The integration of Thales payShield 10K with Microsoft Azure Payment HSM enables the provision of a cloud-based solution that covers a wide range of use cases, including payment processing, issuing proof of payment, securing keys and authentication data, and protecting sensitive data.
- Thales payShield 10K helps deploy the new Microsoft Azure Payment Hardware Security Module (HSM) service to securely run payment applications in Azure
- Provides financial institutions with a wide range of use cases, including payment processing, issuance of proof of payment and protection of sensitive data
Todd Moore, Vice President of Encryption Solutions at Thales
“The digital transformation of payment transactions into the cloud promises significant advantages for financial institutions and payment providers,” says Todd Moore, VP Encryption Products at Thales . “The integration of Thales’ HSM technology for payments offers financial institutions the same level of security for payment applications, but with compelling new features, including scalability, consumption-based pricing and remote management.“
“Microsoft Azure Payment HSM will make it much easier for companies to use the cloud and accelerate the secure transformation of their payment systems,” says Devendra Tiwari, Senior Director, Azure Security at Microsoft. “The integration of Thales payShield 10K allows us to meet the requirements of our customers while ensuring the security and integrity of each payment.“
Data protection and security for users of Payment HSM
The Microsoft Azure Payment HSM, which is provided via Thales payShield, offers clear advantages for Payment HSM users with local HSMs and for new participants in the payment ecosystem who opt for a cloud-native approach right from the start. These advantages include:
- Improved security and compliance: The Azure Payment HSM solution can be used as part of a validated PCI P2PE/PCI PIN component or solution, which simplifies compliance with ongoing security audits. The payShield 10K HSMs from Thales are FIPS 140-2 Level 3 and PCI HSM v3 certified.
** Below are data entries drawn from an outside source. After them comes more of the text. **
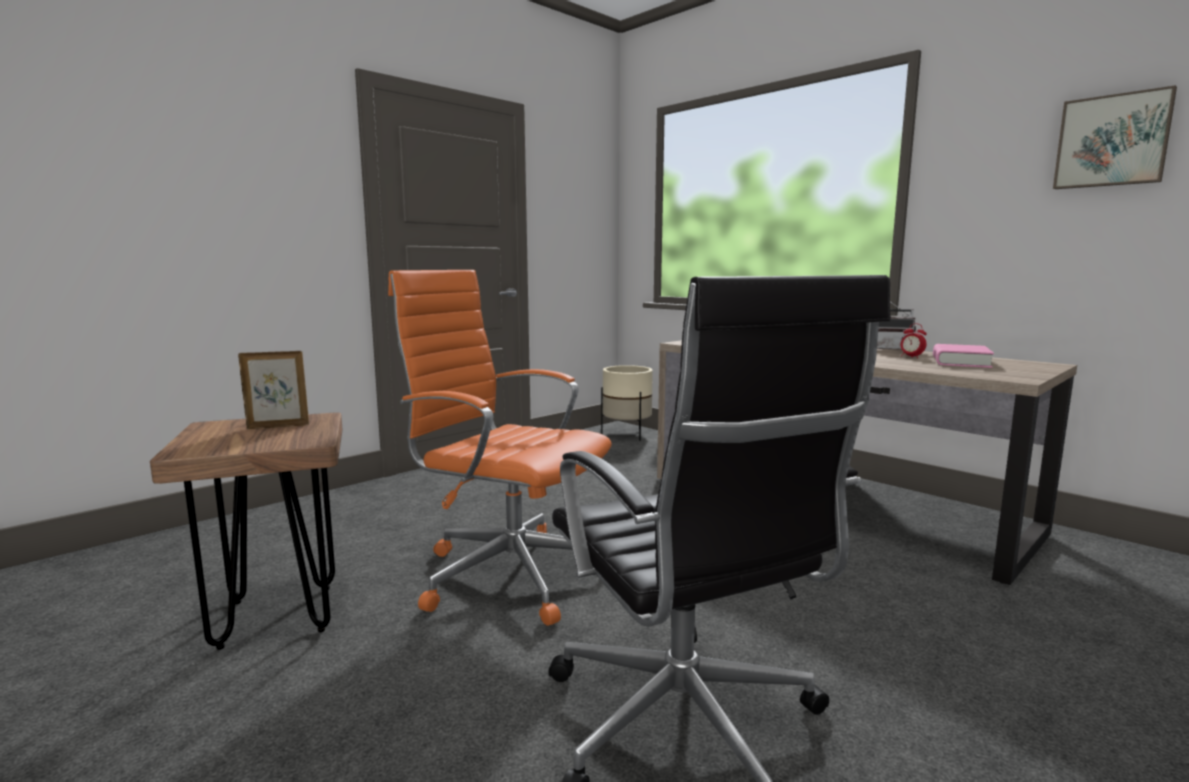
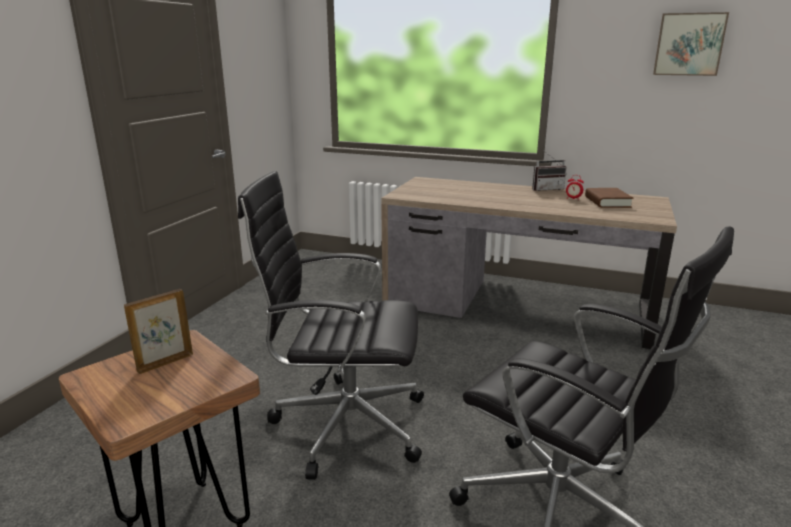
camera: 25 degrees left, 10 degrees up
orange office chair [388,270,612,626] -> black office chair [238,171,424,480]
beige planter [601,365,653,441] -> none
pink book [933,344,994,368] -> brown book [585,188,633,208]

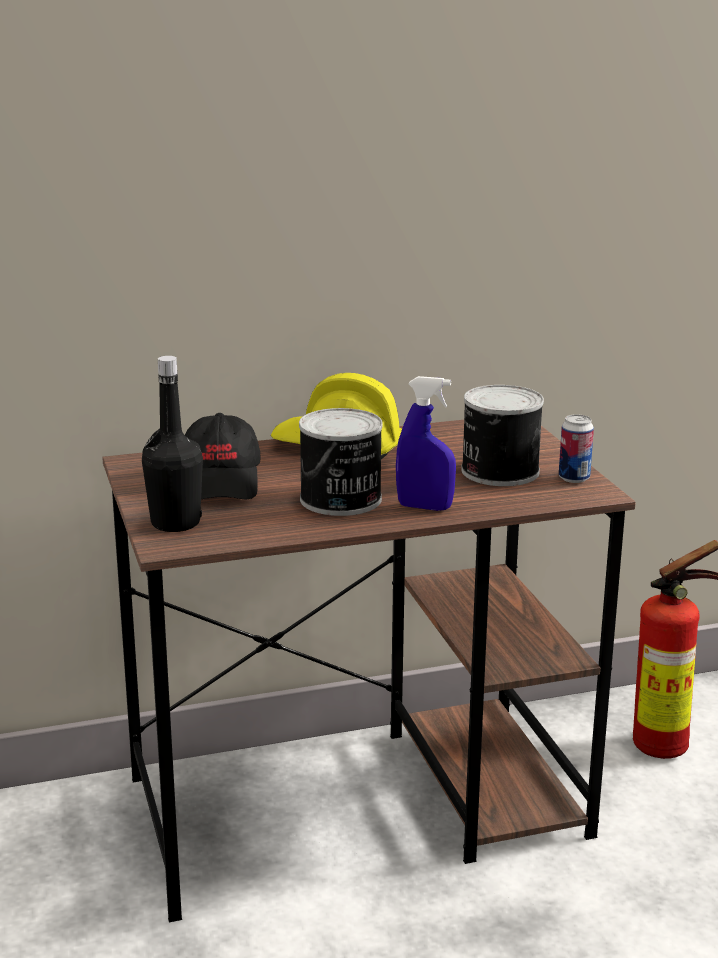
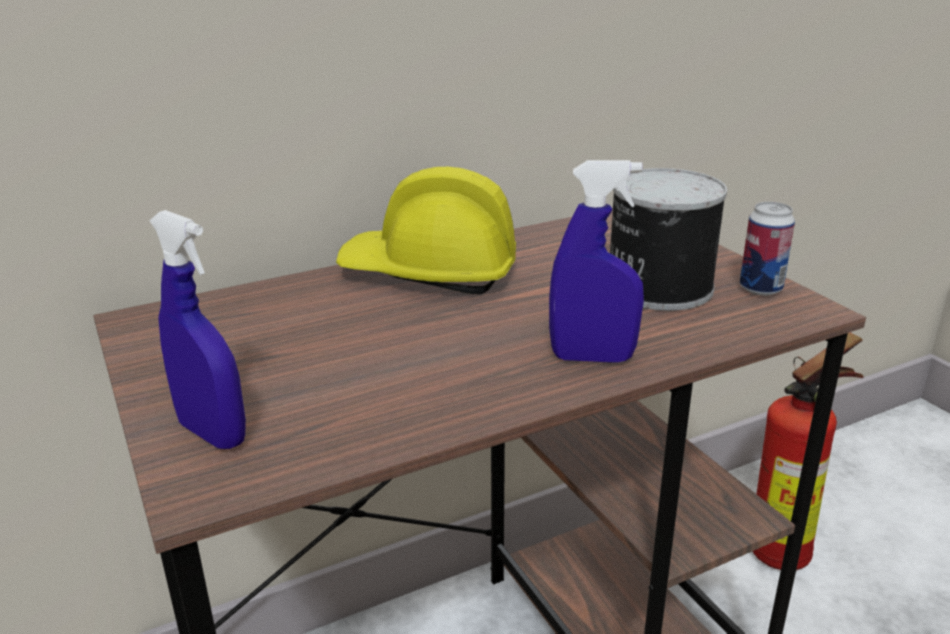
camera: 10 degrees left, 5 degrees up
black bottle [142,356,203,532] -> blue spray bottle [150,210,246,449]
black cap [185,413,261,500] -> none
can [299,408,383,516] -> none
- Customer-managed HSM in Azure: The Azure Payment HSM is part of a subscription service that provides single-tenant HSMs and full customer control as well as exclusive access to the HSM. Once the HSM is assigned, Microsoft does not have access to the customer data. If the HSM is no longer required, the customer data will be deleted as soon as the HSM is released to ensure that data protection and security are fully maintained.
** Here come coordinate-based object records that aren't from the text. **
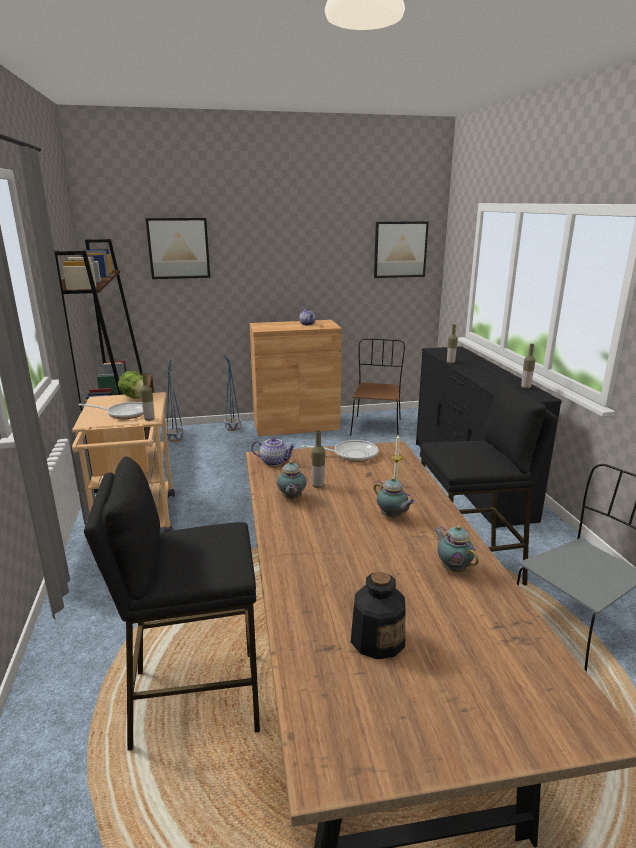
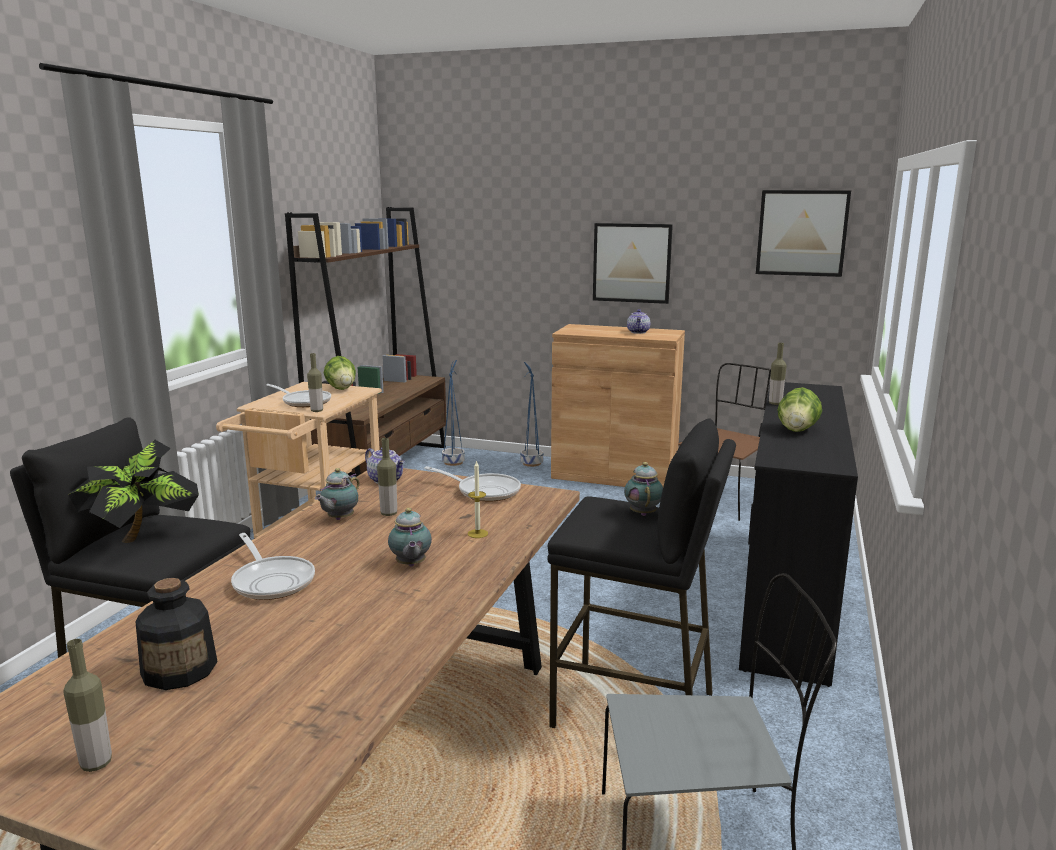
camera: 30 degrees right, 5 degrees down
picture [146,218,210,279] -> picture moved to [593,223,673,304]
teapot [434,525,479,572] -> teapot moved to [624,462,663,516]
bottle [521,344,535,389] -> bottle moved to [63,639,112,772]
none -> potted plant [68,440,199,543]
none -> frying pan [231,533,315,600]
none -> lettuce [777,387,822,432]

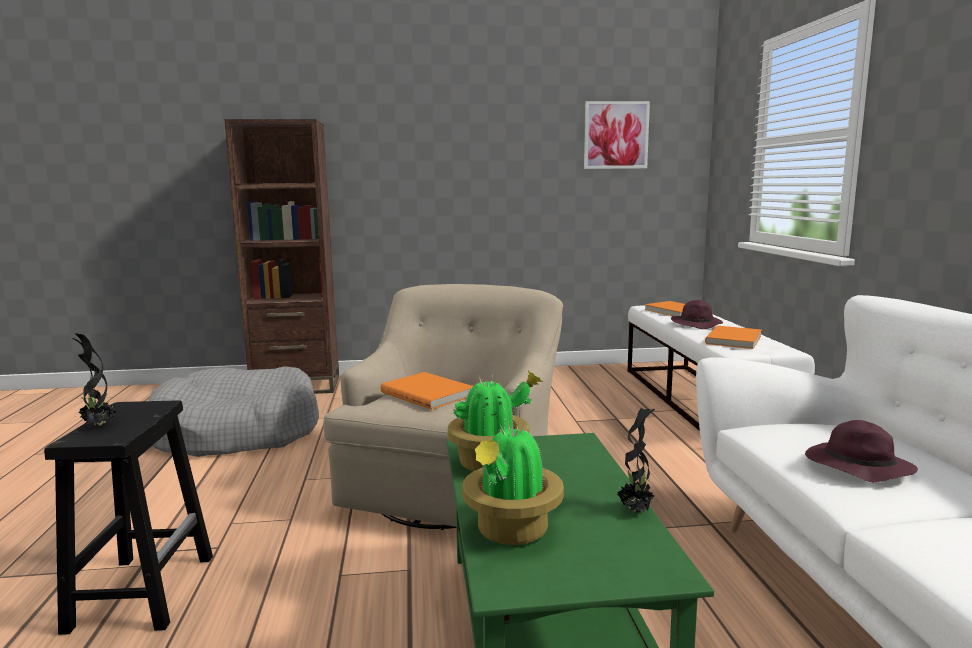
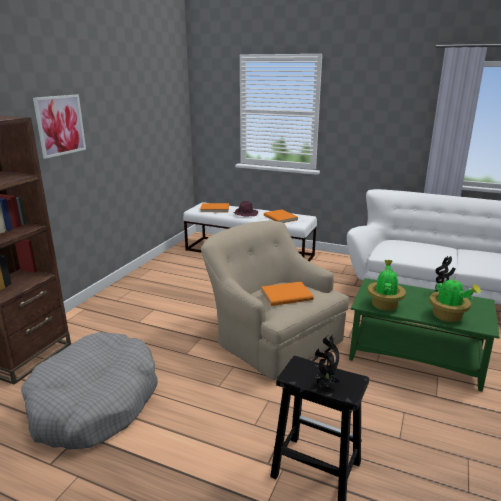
camera: 60 degrees left, 10 degrees up
picture [584,101,650,169] -> picture moved to [33,94,86,159]
purple hat [805,420,918,482] -> none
- Remote management of payShield HSMs: The users of the Service will use the Thales payShield Manager for secure remote access to the HSMs as part of their service. Multiple subscription options are available to meet a wide range of performance and application requirements, which can be quickly upgraded according to the business growth of end users.
About payShield 10K
payShield 10K, the fifth generation of Thales payment HSMs, offers a range of payment security features that have proven themselves in critical environments, including processing transactions, protecting sensitive data, issuing payment cards, accepting mobile cards, and tokenizing payments. payShield 10K can be deployed across the global payment ecosystem of issuers, service providers, acquirers, processors and payment networks, meeting the latest mandated security requirements and best practices for a wide range of organizations, including EMVCo, PCI SSC, GlobalPlatform, Multos, ANSI and the various global and regional payment brands and networks.